[Stored entries]
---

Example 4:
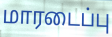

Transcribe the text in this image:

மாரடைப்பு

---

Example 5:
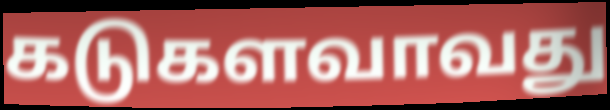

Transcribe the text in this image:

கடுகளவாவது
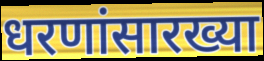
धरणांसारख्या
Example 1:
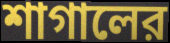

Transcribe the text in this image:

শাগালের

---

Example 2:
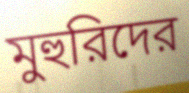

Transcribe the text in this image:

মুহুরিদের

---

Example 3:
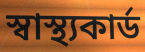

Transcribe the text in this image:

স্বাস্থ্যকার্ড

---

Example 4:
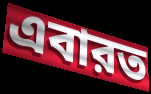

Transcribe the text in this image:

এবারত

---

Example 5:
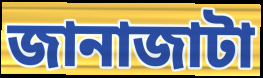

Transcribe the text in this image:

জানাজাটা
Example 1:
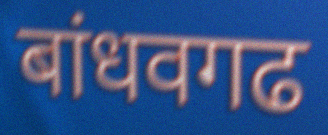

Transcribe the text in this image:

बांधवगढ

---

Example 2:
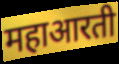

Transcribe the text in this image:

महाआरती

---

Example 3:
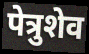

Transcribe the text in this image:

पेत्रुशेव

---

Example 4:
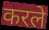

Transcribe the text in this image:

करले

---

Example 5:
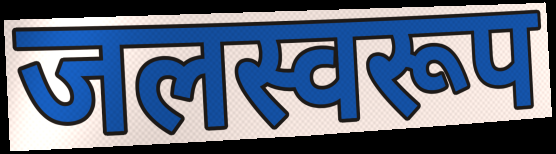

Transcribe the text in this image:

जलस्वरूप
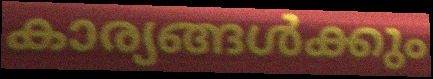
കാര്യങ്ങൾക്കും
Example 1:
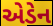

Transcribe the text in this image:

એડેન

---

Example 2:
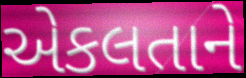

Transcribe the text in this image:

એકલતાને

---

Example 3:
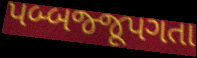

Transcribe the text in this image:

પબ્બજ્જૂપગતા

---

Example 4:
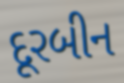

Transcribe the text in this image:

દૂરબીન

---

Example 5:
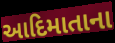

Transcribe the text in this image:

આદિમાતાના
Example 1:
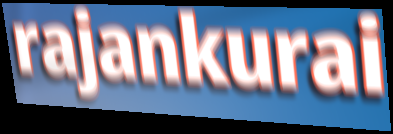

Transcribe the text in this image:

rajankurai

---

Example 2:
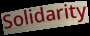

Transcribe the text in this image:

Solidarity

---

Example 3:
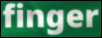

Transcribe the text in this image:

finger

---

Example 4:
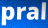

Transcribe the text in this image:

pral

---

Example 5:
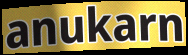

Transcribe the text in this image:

→ **Aim of the exercise**: Each entry should appear again exactly as written, pictures excluded.

→ **Answer to the exercise**:
---

Example 4:

Transcribe the text in this image:

மாரடைப்பு

---

Example 5:

Transcribe the text in this image:

கடுகளவாவது
धरणांसारख्या
Example 1:

Transcribe the text in this image:

শাগালের

---

Example 2:

Transcribe the text in this image:

মুহুরিদের

---

Example 3:

Transcribe the text in this image:

স্বাস্থ্যকার্ড

---

Example 4:

Transcribe the text in this image:

এবারত

---

Example 5:

Transcribe the text in this image:

জানাজাটা
Example 1:

Transcribe the text in this image:

बांधवगढ

---

Example 2:

Transcribe the text in this image:

महाआरती

---

Example 3:

Transcribe the text in this image:

पेत्रुशेव

---

Example 4:

Transcribe the text in this image:

करले

---

Example 5:

Transcribe the text in this image:

जलस्वरूप
കാര്യങ്ങൾക്കും
Example 1:

Transcribe the text in this image:

એડેન

---

Example 2:

Transcribe the text in this image:

એકલતાને

---

Example 3:

Transcribe the text in this image:

પબ્બજ્જૂપગતા

---

Example 4:

Transcribe the text in this image:

દૂરબીન

---

Example 5:

Transcribe the text in this image:

આદિમાતાના
Example 1:

Transcribe the text in this image:

rajankurai

---

Example 2:

Transcribe the text in this image:

Solidarity

---

Example 3:

Transcribe the text in this image:

finger

---

Example 4:

Transcribe the text in this image:

pral

---

Example 5:

Transcribe the text in this image:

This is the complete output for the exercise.